• [What is required]: Only one stretch of the data below is wanted: the lines from the one with "X170000000Y-75000000D01*" through the one with "X157660000Y-48000000D03*", repeated exactly.

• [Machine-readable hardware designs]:
──────
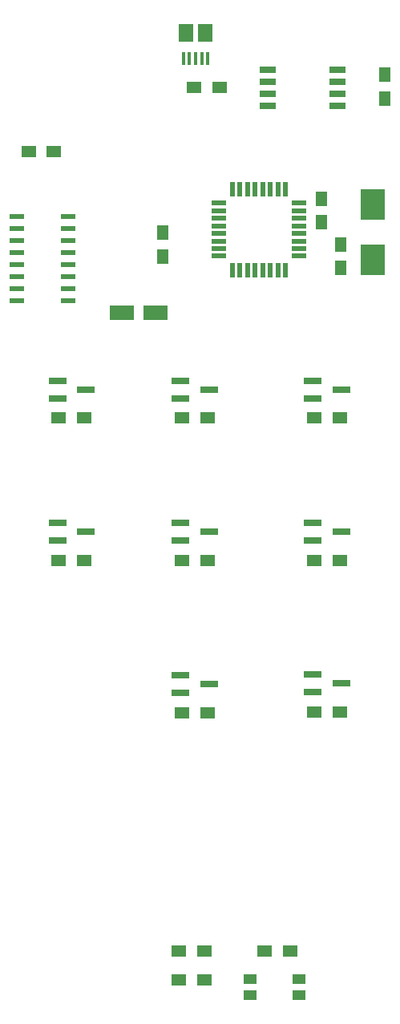
<source format=gbr>
%TF.GenerationSoftware,KiCad,Pcbnew,5.1.9*%
%TF.CreationDate,2021-02-07T10:12:46+01:00*%
%TF.ProjectId,afterglow_replay,61667465-7267-46c6-9f77-5f7265706c61,rev?*%
%TF.SameCoordinates,Original*%
%TF.FileFunction,Paste,Bot*%
%TF.FilePolarity,Positive*%
%FSLAX46Y46*%
G04 Gerber Fmt 4.6, Leading zero omitted, Abs format (unit mm)*
G04 Created by KiCad (PCBNEW 5.1.9) date 2021-02-07 10:12:46*
%MOMM*%
%LPD*%
G01*
G04 APERTURE LIST*
%ADD10R,2.600000X1.600000*%
%ADD11R,1.500000X1.900000*%
%ADD12R,0.400000X1.350000*%
%ADD13R,1.250000X1.500000*%
%ADD14R,1.450000X1.000000*%
%ADD15R,1.500000X1.300000*%
%ADD16R,1.900000X0.800000*%
%ADD17R,1.500000X0.600000*%
%ADD18R,2.500000X3.325000*%
%ADD19R,1.700000X0.650000*%
%ADD20R,0.550000X1.600000*%
%ADD21R,1.600000X0.550000*%
G04 APERTURE END LIST*
D10*
%TO.C,C2*%
X125600000Y-75600000D03*
X129200000Y-75600000D03*
%TD*%
D11*
%TO.C,J4*%
X132400000Y-46050000D03*
D12*
X133400000Y-48750000D03*
X134050000Y-48750000D03*
X134700000Y-48750000D03*
X132100000Y-48750000D03*
X132750000Y-48750000D03*
D11*
X134400000Y-46050000D03*
%TD*%
D13*
%TO.C,C3*%
X146700000Y-66050000D03*
X146700000Y-63550000D03*
%TD*%
%TO.C,C4*%
X148700000Y-70850000D03*
X148700000Y-68350000D03*
%TD*%
D14*
%TO.C,SW1*%
X144325000Y-147600000D03*
X139175000Y-147600000D03*
X139175000Y-145900000D03*
X144325000Y-145900000D03*
%TD*%
D15*
%TO.C,R12*%
X131950000Y-101700000D03*
X134650000Y-101700000D03*
%TD*%
%TO.C,R11*%
X145950000Y-101700000D03*
X148650000Y-101700000D03*
%TD*%
%TO.C,R10*%
X131950000Y-86700000D03*
X134650000Y-86700000D03*
%TD*%
%TO.C,R9*%
X145950000Y-86700000D03*
X148650000Y-86700000D03*
%TD*%
%TO.C,R8*%
X118950000Y-86700000D03*
X121650000Y-86700000D03*
%TD*%
%TO.C,R7*%
X131950000Y-117800000D03*
X134650000Y-117800000D03*
%TD*%
%TO.C,R6*%
X118950000Y-101700000D03*
X121650000Y-101700000D03*
%TD*%
%TO.C,R5*%
X145950000Y-117700000D03*
X148650000Y-117700000D03*
%TD*%
D16*
%TO.C,Q8*%
X134800000Y-98700000D03*
X131800000Y-97750000D03*
X131800000Y-99650000D03*
%TD*%
%TO.C,Q7*%
X148800000Y-98700000D03*
X145800000Y-97750000D03*
X145800000Y-99650000D03*
%TD*%
%TO.C,Q6*%
X134800000Y-83700000D03*
X131800000Y-82750000D03*
X131800000Y-84650000D03*
%TD*%
%TO.C,Q5*%
X148800000Y-83700000D03*
X145800000Y-82750000D03*
X145800000Y-84650000D03*
%TD*%
%TO.C,Q4*%
X121800000Y-83700000D03*
X118800000Y-82750000D03*
X118800000Y-84650000D03*
%TD*%
%TO.C,Q3*%
X134800000Y-114800000D03*
X131800000Y-113850000D03*
X131800000Y-115750000D03*
%TD*%
%TO.C,Q2*%
X121800000Y-98700000D03*
X118800000Y-97750000D03*
X118800000Y-99650000D03*
%TD*%
%TO.C,Q1*%
X148800000Y-114700000D03*
X145800000Y-113750000D03*
X145800000Y-115650000D03*
%TD*%
D17*
%TO.C,U2*%
X119900000Y-74345000D03*
X119900000Y-73075000D03*
X119900000Y-71805000D03*
X119900000Y-70535000D03*
X119900000Y-69265000D03*
X119900000Y-67995000D03*
X119900000Y-66725000D03*
X119900000Y-65455000D03*
X114500000Y-65455000D03*
X114500000Y-66725000D03*
X114500000Y-67995000D03*
X114500000Y-69265000D03*
X114500000Y-70535000D03*
X114500000Y-71805000D03*
X114500000Y-73075000D03*
X114500000Y-74345000D03*
%TD*%
D15*
%TO.C,R4*%
X131650000Y-143000000D03*
X134350000Y-143000000D03*
%TD*%
%TO.C,R3*%
X115750000Y-58600000D03*
X118450000Y-58600000D03*
%TD*%
%TO.C,R2*%
X135950000Y-51800000D03*
X133250000Y-51800000D03*
%TD*%
%TO.C,D1*%
X134350000Y-146000000D03*
X131650000Y-146000000D03*
%TD*%
D18*
%TO.C,Y1*%
X152100000Y-70012500D03*
X152100000Y-64187500D03*
%TD*%
D19*
%TO.C,U4*%
X148350000Y-53705000D03*
X148350000Y-52435000D03*
X148350000Y-51165000D03*
X148350000Y-49895000D03*
X141050000Y-49895000D03*
X141050000Y-51165000D03*
X141050000Y-52435000D03*
X141050000Y-53705000D03*
%TD*%
D20*
%TO.C,U1*%
X142900000Y-62550000D03*
X142100000Y-62550000D03*
X141300000Y-62550000D03*
X140500000Y-62550000D03*
X139700000Y-62550000D03*
X138900000Y-62550000D03*
X138100000Y-62550000D03*
X137300000Y-62550000D03*
D21*
X135850000Y-64000000D03*
X135850000Y-64800000D03*
X135850000Y-65600000D03*
X135850000Y-66400000D03*
X135850000Y-67200000D03*
X135850000Y-68000000D03*
X135850000Y-68800000D03*
X135850000Y-69600000D03*
D20*
X137300000Y-71050000D03*
X138100000Y-71050000D03*
X138900000Y-71050000D03*
X139700000Y-71050000D03*
X140500000Y-71050000D03*
X141300000Y-71050000D03*
X142100000Y-71050000D03*
X142900000Y-71050000D03*
D21*
X144350000Y-69600000D03*
X144350000Y-68800000D03*
X144350000Y-68000000D03*
X144350000Y-67200000D03*
X144350000Y-66400000D03*
X144350000Y-65600000D03*
X144350000Y-64800000D03*
X144350000Y-64000000D03*
%TD*%
D15*
%TO.C,R1*%
X140650000Y-143000000D03*
X143350000Y-143000000D03*
%TD*%
D13*
%TO.C,C5*%
X153400000Y-50450000D03*
X153400000Y-52950000D03*
%TD*%
%TO.C,C1*%
X129900000Y-67150000D03*
X129900000Y-69650000D03*
%TD*%
M02*

</source>
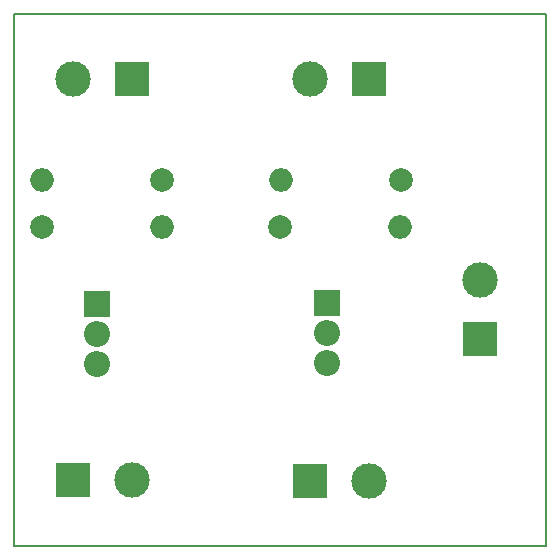
<source format=gbr>
G04 #@! TF.FileFunction,Soldermask,Top*
%FSLAX46Y46*%
G04 Gerber Fmt 4.6, Leading zero omitted, Abs format (unit mm)*
G04 Created by KiCad (PCBNEW 4.0.7) date 05/14/18 22:33:48*
%MOMM*%
%LPD*%
G01*
G04 APERTURE LIST*
%ADD10C,0.100000*%
%ADD11C,0.150000*%
%ADD12R,2.200000X2.200000*%
%ADD13O,2.200000X2.200000*%
%ADD14R,3.000000X3.000000*%
%ADD15C,3.000000*%
%ADD16C,2.000000*%
%ADD17O,2.000000X2.000000*%
G04 APERTURE END LIST*
D10*
D11*
X125000000Y-75000000D02*
X125000000Y-30000000D01*
X170000000Y-75000000D02*
X125000000Y-75000000D01*
X170000000Y-30000000D02*
X170000000Y-75000000D01*
X125000000Y-30000000D02*
X170000000Y-30000000D01*
D12*
X132000000Y-54500000D03*
D13*
X132000000Y-57040000D03*
X132000000Y-59580000D03*
D14*
X135000000Y-35500000D03*
D15*
X130000000Y-35500000D03*
D14*
X130000000Y-69400000D03*
D15*
X135000000Y-69400000D03*
D14*
X155000000Y-35500000D03*
D15*
X150000000Y-35500000D03*
D14*
X150000000Y-69500000D03*
D15*
X155000000Y-69500000D03*
D14*
X164400000Y-57500000D03*
D15*
X164400000Y-52500000D03*
D12*
X151500000Y-54460000D03*
D13*
X151500000Y-57000000D03*
X151500000Y-59540000D03*
D16*
X127375000Y-48000000D03*
D17*
X137535000Y-48000000D03*
D16*
X137500000Y-44000000D03*
D17*
X127340000Y-44000000D03*
D16*
X147500000Y-48000000D03*
D17*
X157660000Y-48000000D03*
D16*
X157760000Y-44000000D03*
D17*
X147600000Y-44000000D03*
M02*

</source>
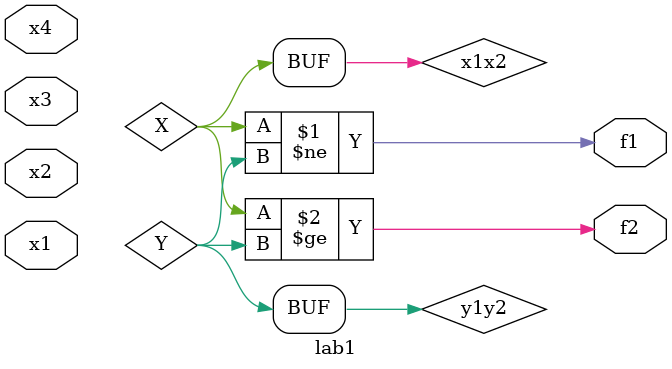
<source format=v>
module lab1 (x1, x2, x3, x4, f1, f2);
	input x1, x2, x3, x4;
	output f1, f2;
	assign X = x1x2;
	assign Y = y1y2;

		
	assign f1 = (X != Y);
	assign f2 = (X >= Y);
endmodule

</source>
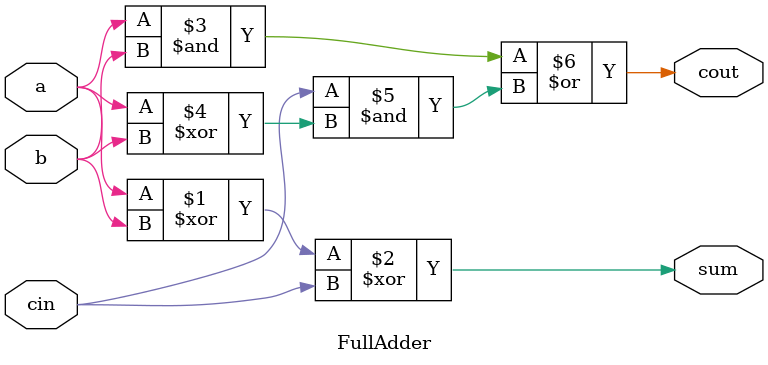
<source format=v>
`timescale 1ns / 1ps



module FullAdder (
  input a, b, cin,
  output sum, cout
);
  assign sum = a ^ b ^ cin;
  assign cout = (a & b) | (cin & (a ^ b));
endmodule


</source>
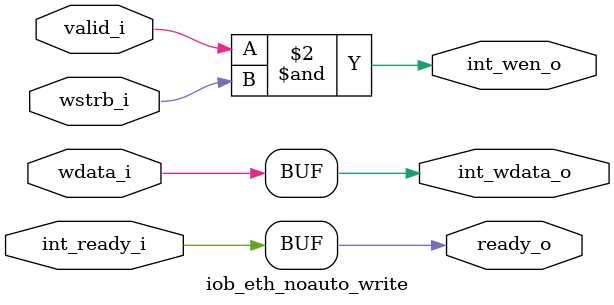
<source format=v>
`timescale 1ns / 1ps

module iob_eth_noauto_write #(
   parameter DATA_W  = 1
) (
   // CSR interface
   input               valid_i,
   input  [DATA_W-1:0] wdata_i,
   input               wstrb_i,
   output              ready_o,
   // internal core interface
   output              int_wen_o,
   output [DATA_W-1:0] int_wdata_o,
   input               int_ready_i
);

   // CSR outputs
   assign ready_o = int_ready_i;

   // internal core outputs
   assign int_wen_o = valid_i & (|wstrb_i);
   assign int_wdata_o = wdata_i;

endmodule

</source>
──────
• [Completed task]:
X170000000Y-75000000D01*
X125000000Y-30000000D02*
X170000000Y-30000000D01*
D12*
X132000000Y-54500000D03*
D13*
X132000000Y-57040000D03*
X132000000Y-59580000D03*
D14*
X135000000Y-35500000D03*
D15*
X130000000Y-35500000D03*
D14*
X130000000Y-69400000D03*
D15*
X135000000Y-69400000D03*
D14*
X155000000Y-35500000D03*
D15*
X150000000Y-35500000D03*
D14*
X150000000Y-69500000D03*
D15*
X155000000Y-69500000D03*
D14*
X164400000Y-57500000D03*
D15*
X164400000Y-52500000D03*
D12*
X151500000Y-54460000D03*
D13*
X151500000Y-57000000D03*
X151500000Y-59540000D03*
D16*
X127375000Y-48000000D03*
D17*
X137535000Y-48000000D03*
D16*
X137500000Y-44000000D03*
D17*
X127340000Y-44000000D03*
D16*
X147500000Y-48000000D03*
D17*
X157660000Y-48000000D03*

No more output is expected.